Starbucks, the famous American cafes chain saw nearly $ 12 billion deleted from its market value during the last month, sales that have apparently slowed down in a context of lower sales, growing social conflicts and boycott linked to war in Gaza.
According to Bloomberg, quoting the sales data of JPMorgan analysts, a significant slowdown in sales was recorded at Starbucks in November 2023.
Despite better than expected sales growth of 8% during the fourth tax quarter, the company’s share price deceased from week to week. At the opening of the markets on Monday, the Starbucks action dropped by 1.6%, down for an 11th consecutive session, which has been the longest sequence of losses since 1992.

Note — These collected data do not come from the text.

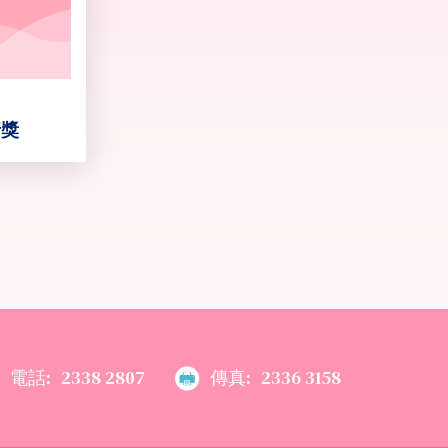
行獎
電話:
2338 2807
傳真:
2336 3158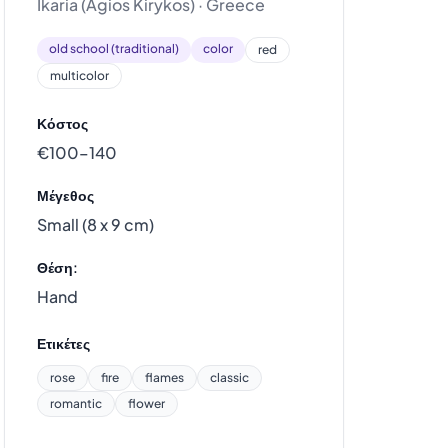
Ikaria (Agios Kirykos) · Greece
old school (traditional)
color
red
multicolor
Κόστος
€100–140
Μέγεθος
Small (8 x 9 cm)
Θέση:
Hand
Ετικέτες
rose
fire
flames
classic
romantic
flower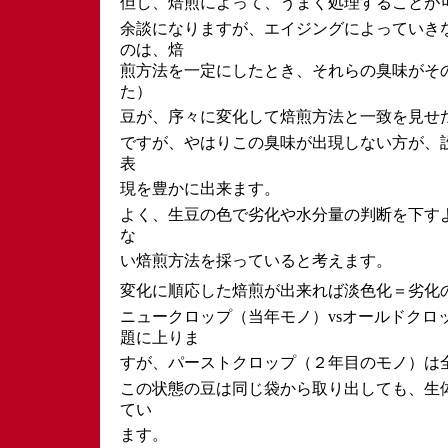
但し、焙煎によって、うまく処理することが
余談になりますが、エイジングによっていき
のは、焙
煎方法を一定にしたとき、それらの臭味がそ
た）
豆が、序々に変化して焙煎方法と一致を見せ
ですが、やはりこの臭味が出現しない方が、
表
現を豊かに出来ます。
よく、生豆の色で劣化や水分量の判断を下す
な
い焙煎方法を採っていると考えます。
変化に順応した焙煎が出来れば淡色化＝劣化
ニュークロップ（当年モノ）vsオールドクロ
題に上りま
すが、パーストクロップ（２年目のモノ）は
この状態の豆は同じ袋から取り出しても、生
てい
ます。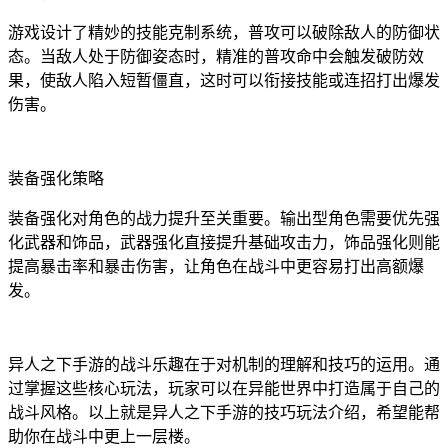
游戏设计了精妙的技能克制系统，普攻可以破除敌人的防御状
态。当敌人处于防御姿态时，精准的普攻命中会触发破防效
果，使敌人陷入短暂僵直，这时可以衔接技能或连招打出爆发
伤害。
装备强化策略
装备强化对角色的战力提升至关重要。输出型角色需要优先强
化武器和饰品，武器强化直接提升基础攻击力，饰品强化则能
提高暴击率和暴击伤害，让角色在战斗中更容易打出高额爆
发。
异人之下手游的战斗乐趣在于对机制的理解和技巧的运用。通
过掌握这些核心玩法，玩家可以在异能世界中打造属于自己的
战斗风格。以上就是异人之下手游的技巧玩法介绍，希望能帮
助你在战斗中更上一层楼。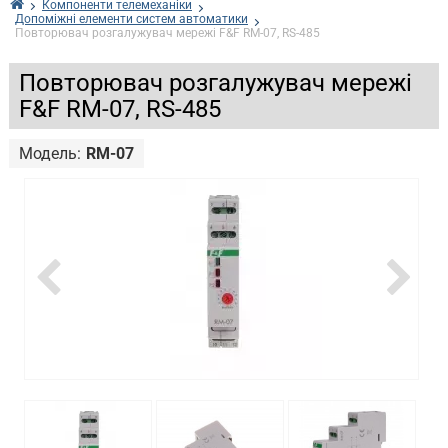
Компоненти телемеханіки
Допоміжні елементи систем автоматики
Повторювач розгалужувач мережі F&F RM-07, RS-485
Повторювач розгалужувач мережі
F&F RM-07, RS-485
Модель:
RM-07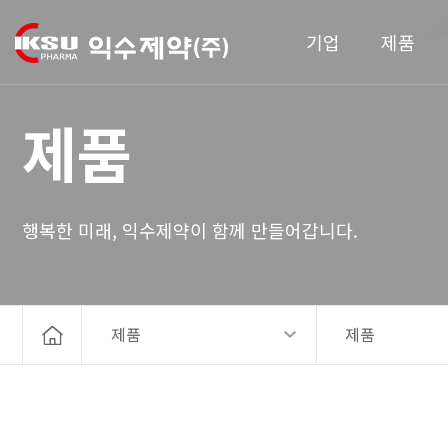
기업
제품
제품
행복한 미래, 익수제약이 함께 만들어갑니다.
제품
제품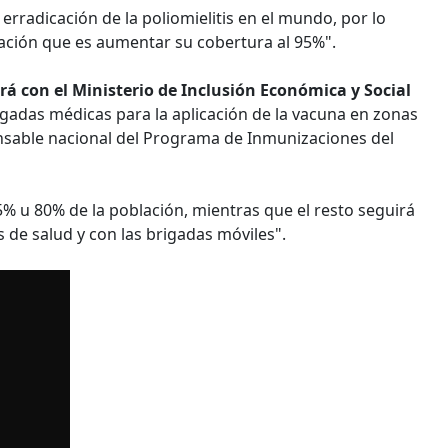
erradicación de la poliomielitis en el mundo, por lo
icación que es aumentar su cobertura al 95%".
 con el Ministerio de Inclusión Económica y Social
rigadas médicas para la aplicación de la vacuna en zonas
onsable nacional del Programa de Inmunizaciones del
 u 80% de la población, mientras que el resto seguirá
de salud y con las brigadas móviles".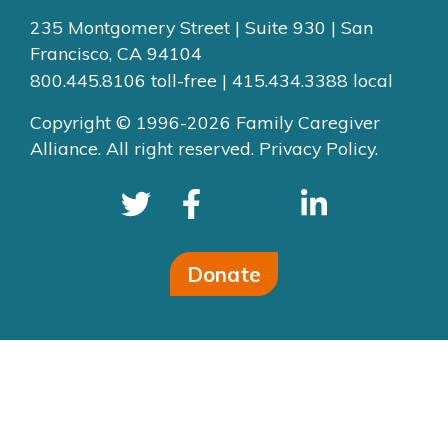
235 Montgomery Street | Suite 930 | San
Francisco, CA 94104
800.445.8106 toll-free | 415.434.3388 local
Copyright © 1996-2026 Family Caregiver
Alliance. All right reserved.
Privacy Policy.
Donate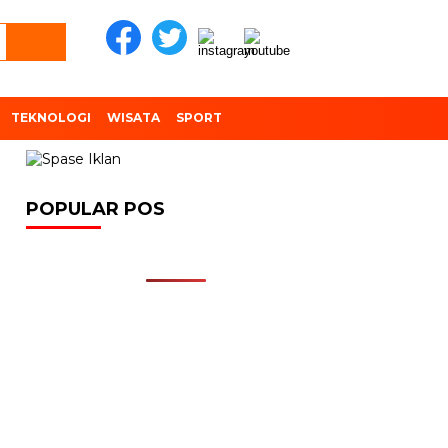
TEKNOLOGI
WISATA
SPORT
POPULAR POS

On Thursday, the course of action of the company based in Seattle was down approximately 6.5 %, to $ 96.90, on a monthly basis. This decline led to an amazing loss of almost $ 12 billion in market value.
A recent wave of boycott against Starbucks is part of a wider movement targeting the world brands because of their support for Israel in the context of the war in Gaza. In response to the financial impact of this boycott, Starbucks in Egypt has taken measures to reduce its expenses, in particular in dismissing employees at the end of November.
Added to that deep disagreements between Starbucks and unions, in a context of social conflicts. The cafes chain now seeks to restore its tense relations with some of its primary employees.
Last month, Starbucks had told Reuters in an email that the Workers United union had not engaged in contractual negotiations for more than five months. The union represents more than 9000 Starbucks employees in around 360 stores in the United States and urged the cafe giant to set up better salaries, workforce and schedules.